Image for the post Podge Lane announces fourth album “Less Of Me” & shares new single “Honesty”.
| Danny Carroll | , ,

Hot off the heels of an impressive year that included over 100 shows across the U.S. — with multiple headline sell-outs and festival appearances — Irish alt-country stalwart Podge Lane has announced the release of his fourth album, Less Of Me, arriving October 17 via Teip Records. Alongside the announcement, Lane has shared the record’s third single, “Honesty”.

Following the release of the summertime roots rocker “Heatwave” and the intimate breakup ballad “Let Me Ask You,”“Honesty” is a heartbreakingly bare country song that explores the struggle of self-help and the difficulty of being truly transparent in the face of change. From the opening drumbeat that chugs beneath an infectious guitar riff, the song lulls you into a false sense of comfort — before stopping you in your tracks with its brutal opening refrain:

“Honesty taught me how to lie. Honesty made me cry.
Honesty lost me in the end, honesty is foe and friend.”

Written early in the album’s process — during a spontaneous fit of creativity in a park in Georgia — the track maintains a raw, minimal arrangement that reflects its humble origins.

“It’s a song that doesn’t need flash — no solo, no horns,” Lane explains. “It tells you how I feel about honesty: the good, the bad, the contradictions, and the brutal facts, all in less than three minutes.”

The nine-track album, recorded in New York over a two-week period during the summer, is a deeply personal reflection on Lane’s six-month journey across the U.S. — the people he met, the stories he heard, and the self-actualisation he experienced along the way.

“After I finished my last album, Multiple Dead Ends, I just felt burnt out,” Lane recalls. “It was such a daunting task to write a whole record about my own insecurities and fears, that by the time I was done, I wanted to create something as far away from that narrative as possible.
So I moved to the U.S. and played every show imaginable — dive bars, outdoor venues, festival tents, opening slots — to rediscover why I loved music. What came out of it was this album: a snapshot of my travels, and everything I learned about others and myself along the way.”

Lane continues his U.S. journey with multiple upcoming dates in New York as part of the “Gecko Tour,” with Irish and U.K. shows set to follow in early 2026.

Exercise data —

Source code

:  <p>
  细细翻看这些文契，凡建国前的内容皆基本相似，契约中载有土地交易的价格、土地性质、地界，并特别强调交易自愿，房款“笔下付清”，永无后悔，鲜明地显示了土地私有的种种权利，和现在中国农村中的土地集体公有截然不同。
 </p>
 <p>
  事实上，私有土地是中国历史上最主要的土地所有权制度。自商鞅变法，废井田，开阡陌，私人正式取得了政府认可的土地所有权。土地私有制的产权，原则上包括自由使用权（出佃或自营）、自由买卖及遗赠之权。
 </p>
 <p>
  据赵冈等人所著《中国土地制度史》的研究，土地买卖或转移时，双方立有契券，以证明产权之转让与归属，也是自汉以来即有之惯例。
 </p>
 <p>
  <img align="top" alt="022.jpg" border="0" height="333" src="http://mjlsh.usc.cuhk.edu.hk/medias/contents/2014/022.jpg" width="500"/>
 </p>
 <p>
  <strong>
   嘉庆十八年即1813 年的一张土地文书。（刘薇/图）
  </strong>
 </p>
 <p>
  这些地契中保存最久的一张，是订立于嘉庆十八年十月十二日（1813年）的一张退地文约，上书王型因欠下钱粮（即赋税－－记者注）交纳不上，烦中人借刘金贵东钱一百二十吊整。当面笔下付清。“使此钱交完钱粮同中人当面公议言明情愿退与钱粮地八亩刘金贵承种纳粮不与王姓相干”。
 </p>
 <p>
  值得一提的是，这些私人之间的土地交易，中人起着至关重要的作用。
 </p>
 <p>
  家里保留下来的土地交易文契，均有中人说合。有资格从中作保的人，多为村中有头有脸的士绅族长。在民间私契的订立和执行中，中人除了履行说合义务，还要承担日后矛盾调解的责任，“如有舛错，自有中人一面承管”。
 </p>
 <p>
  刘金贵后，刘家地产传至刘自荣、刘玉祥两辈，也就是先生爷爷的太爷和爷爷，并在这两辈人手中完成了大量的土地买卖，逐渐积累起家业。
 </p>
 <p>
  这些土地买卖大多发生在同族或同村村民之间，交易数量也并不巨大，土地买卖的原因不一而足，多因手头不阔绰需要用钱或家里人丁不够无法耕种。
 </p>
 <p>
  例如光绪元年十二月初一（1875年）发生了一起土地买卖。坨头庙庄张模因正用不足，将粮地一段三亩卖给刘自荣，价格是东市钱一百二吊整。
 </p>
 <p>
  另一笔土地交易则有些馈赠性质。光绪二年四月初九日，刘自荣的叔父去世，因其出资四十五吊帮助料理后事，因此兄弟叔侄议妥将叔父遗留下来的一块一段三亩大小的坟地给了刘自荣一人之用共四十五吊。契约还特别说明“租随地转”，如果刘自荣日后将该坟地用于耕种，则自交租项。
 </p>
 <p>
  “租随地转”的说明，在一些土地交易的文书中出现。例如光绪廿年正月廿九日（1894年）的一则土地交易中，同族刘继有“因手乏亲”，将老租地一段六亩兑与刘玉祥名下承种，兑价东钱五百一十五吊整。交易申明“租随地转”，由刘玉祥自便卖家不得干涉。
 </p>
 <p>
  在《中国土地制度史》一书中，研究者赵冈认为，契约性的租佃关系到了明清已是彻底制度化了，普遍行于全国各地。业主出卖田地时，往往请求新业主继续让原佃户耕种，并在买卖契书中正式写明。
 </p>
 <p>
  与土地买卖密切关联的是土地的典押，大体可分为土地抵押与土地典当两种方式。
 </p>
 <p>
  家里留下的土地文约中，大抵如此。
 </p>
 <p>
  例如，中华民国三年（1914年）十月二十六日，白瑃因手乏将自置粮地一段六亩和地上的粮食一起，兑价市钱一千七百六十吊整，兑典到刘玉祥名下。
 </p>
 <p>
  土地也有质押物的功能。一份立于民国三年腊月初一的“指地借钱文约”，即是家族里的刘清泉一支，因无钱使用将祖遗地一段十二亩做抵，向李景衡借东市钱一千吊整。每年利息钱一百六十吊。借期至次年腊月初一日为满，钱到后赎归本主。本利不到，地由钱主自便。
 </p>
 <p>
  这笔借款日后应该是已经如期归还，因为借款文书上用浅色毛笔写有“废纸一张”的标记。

Directions —
[1] Please copy the passage of the Podge Lane article word for word, starting with "Honesty lost me" and going on through "experienced along the way.".
[2] Name every song title that the Podge Lane article mentions.

Solutions for each task —
[1]
Honesty lost me in the end, honesty is foe and friend.”

Written early in the album’s process — during a spontaneous fit of creativity in a park in Georgia — the track maintains a raw, minimal arrangement that reflects its humble origins.

“It’s a song that doesn’t need flash — no solo, no horns,” Lane explains. “It tells you how I feel about honesty: the good, the bad, the contradictions, and the brutal facts, all in less than three minutes.”

The nine-track album, recorded in New York over a two-week period during the summer, is a deeply personal reflection on Lane’s six-month journey across the U.S. — the people he met, the stories he heard, and the self-actualisation he experienced along the way.

[2]
"Heatwave"
"Let Me Ask You"
"Honesty"